◆ Provided text ◆
New York - In the current economic environment there is a much greater than usual need to get the overall market right. This raises the profile of the Economic generalists and Investment Strategy research groups. In our taxonomy, the former encompasses the economic forecasters, while the latter takes these forecasts and allocates investments among asset categories. These categories can be Equity, Bonds and Cash; International allocations for one asset; or international asset allocations and portfolio strategy in each country.

Studies indicate that as much as 70% of the potential return in the markets relates to getting the market cycle right. Therefore the stakes are high in getting the cycle right this time. A Wall Street Journal article in this morning's paper discusses a survey of 52 economists on the odds that the economy is heading towards recession at 49%, compared to 40% from the January survey.

Another article in the Wall Street Journal his morning reflects upon the forecasters that had the best read on the economy in 2007. Of the 59 participants the WSJ economic outlook Lehman's Ethan Harris was first, followed in order of rank by Dean Maki of Barclays, Maria Fiorini Ramirez of MFR Inc, Robert McGee Of US Trust and, Neal Soss of Credit Suisse.

In the Integrity Research knowledgebase, we have a total of 67 economic generalists, 30 investment strategists, 7 that specialize in capital flows analysis and 10 that specialize in policy, and three that specialize in political risks.

As the coming year unfolds we will see exactly what the story brings. At Integrity we have done a quick and dirty analysis of the January effect. One of quasi-theories about the stock market is that whatever happens in January to the stock market reflects what will happen to the balance of the year. More specifically, if the markets are off in January, they will be off for the year. We did a regression of this effect as well as divide the results in quintiles according to the results in January. According to our analysis--remember this is Q&D--the decline in January points to a decline in the Dow for entire year of between 8% and 10%. If so, we are nearly done with the downside.

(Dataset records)
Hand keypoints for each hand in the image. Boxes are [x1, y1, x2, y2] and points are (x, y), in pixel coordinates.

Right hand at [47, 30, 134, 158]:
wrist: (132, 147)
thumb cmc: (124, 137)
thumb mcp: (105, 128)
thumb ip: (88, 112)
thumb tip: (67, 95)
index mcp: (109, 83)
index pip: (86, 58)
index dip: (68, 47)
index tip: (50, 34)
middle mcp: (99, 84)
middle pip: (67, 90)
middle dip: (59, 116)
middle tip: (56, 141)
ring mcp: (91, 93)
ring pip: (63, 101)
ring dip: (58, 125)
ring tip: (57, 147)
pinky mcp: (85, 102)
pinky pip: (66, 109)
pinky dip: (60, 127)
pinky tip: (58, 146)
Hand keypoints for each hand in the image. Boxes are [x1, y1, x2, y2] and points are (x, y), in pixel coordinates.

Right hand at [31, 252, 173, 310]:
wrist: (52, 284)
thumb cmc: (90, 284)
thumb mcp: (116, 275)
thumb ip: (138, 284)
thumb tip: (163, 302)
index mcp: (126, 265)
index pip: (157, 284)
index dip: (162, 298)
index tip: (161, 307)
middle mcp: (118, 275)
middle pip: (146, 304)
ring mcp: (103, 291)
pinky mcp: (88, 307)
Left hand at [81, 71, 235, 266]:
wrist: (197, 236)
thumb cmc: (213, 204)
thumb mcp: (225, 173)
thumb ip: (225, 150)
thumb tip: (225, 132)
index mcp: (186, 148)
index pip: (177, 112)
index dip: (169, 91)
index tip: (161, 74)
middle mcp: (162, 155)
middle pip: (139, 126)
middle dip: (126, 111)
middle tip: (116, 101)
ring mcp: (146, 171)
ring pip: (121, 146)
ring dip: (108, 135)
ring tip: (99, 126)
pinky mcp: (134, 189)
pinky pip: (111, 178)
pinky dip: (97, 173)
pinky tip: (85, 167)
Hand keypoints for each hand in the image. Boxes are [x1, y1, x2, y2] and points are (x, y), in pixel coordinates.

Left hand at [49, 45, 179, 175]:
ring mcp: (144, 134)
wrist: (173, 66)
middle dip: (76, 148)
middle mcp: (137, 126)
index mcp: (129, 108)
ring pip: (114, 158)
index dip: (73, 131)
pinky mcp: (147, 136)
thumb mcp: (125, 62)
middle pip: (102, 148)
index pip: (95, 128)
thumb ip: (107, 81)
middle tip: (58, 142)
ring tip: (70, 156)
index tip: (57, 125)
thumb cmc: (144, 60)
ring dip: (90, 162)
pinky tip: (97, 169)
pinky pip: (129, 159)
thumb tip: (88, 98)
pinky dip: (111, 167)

--

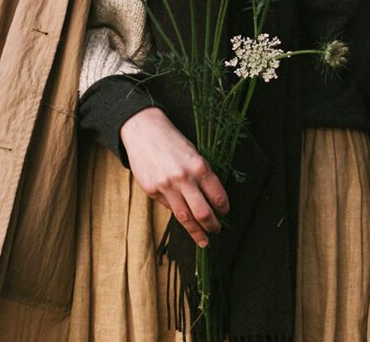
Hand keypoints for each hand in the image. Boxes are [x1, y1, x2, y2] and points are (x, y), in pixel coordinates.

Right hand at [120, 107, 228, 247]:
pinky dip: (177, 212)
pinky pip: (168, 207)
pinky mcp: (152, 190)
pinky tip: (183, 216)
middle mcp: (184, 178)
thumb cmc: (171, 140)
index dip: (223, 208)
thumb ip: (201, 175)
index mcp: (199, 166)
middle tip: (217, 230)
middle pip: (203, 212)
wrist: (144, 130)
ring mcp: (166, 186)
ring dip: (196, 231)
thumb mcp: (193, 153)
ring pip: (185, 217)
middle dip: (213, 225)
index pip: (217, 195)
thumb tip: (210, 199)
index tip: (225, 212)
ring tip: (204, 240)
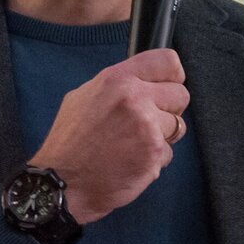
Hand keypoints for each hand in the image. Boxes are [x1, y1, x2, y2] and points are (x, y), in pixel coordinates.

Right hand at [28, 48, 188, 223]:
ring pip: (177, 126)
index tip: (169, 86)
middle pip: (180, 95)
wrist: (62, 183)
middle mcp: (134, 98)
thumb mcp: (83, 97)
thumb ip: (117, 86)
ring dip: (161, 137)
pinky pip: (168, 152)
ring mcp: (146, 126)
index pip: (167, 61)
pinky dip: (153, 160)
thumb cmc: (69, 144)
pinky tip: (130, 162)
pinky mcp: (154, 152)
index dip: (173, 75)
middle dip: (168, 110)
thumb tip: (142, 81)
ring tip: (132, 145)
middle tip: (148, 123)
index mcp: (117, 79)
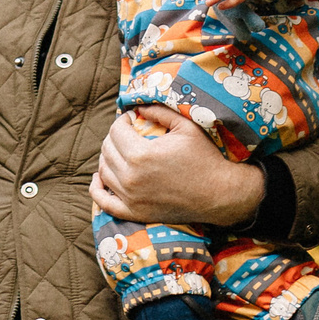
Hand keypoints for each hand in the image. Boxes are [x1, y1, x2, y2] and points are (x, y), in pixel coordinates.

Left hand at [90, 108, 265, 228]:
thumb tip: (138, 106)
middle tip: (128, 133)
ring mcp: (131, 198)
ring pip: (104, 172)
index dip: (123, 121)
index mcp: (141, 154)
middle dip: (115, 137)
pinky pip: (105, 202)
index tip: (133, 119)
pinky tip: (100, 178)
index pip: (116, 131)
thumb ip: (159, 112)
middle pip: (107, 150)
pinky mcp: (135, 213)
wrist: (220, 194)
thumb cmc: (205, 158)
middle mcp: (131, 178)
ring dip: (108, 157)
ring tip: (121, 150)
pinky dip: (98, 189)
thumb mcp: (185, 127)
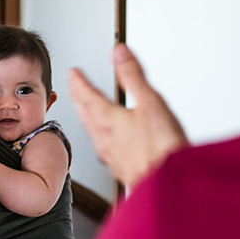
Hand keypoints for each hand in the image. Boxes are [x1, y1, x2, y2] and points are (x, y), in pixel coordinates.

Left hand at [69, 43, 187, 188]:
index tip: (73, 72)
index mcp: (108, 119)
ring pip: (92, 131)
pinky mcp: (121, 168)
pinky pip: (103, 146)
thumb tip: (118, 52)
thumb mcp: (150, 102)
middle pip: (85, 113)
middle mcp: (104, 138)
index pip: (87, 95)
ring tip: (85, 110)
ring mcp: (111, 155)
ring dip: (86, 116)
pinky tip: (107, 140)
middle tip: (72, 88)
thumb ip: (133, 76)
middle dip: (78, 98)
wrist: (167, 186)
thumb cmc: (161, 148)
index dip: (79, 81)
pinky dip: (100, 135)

◆ Exercises to complete ◆
1. According to the provided text, how many economic generalists does the Integrity Research knowledgebase contain?
2. Reproduce the provided text word for word, starting at "As the coming" and ending at "with the downside.".
Rely only on the provided text and ignore the data.

◆ Solutions per task ◆
1. 67

2.
As the coming year unfolds we will see exactly what the story brings. At Integrity we have done a quick and dirty analysis of the January effect. One of quasi-theories about the stock market is that whatever happens in January to the stock market reflects what will happen to the balance of the year. More specifically, if the markets are off in January, they will be off for the year. We did a regression of this effect as well as divide the results in quintiles according to the results in January. According to our analysis--remember this is Q&D--the decline in January points to a decline in the Dow for entire year of between 8% and 10%. If so, we are nearly done with the downside.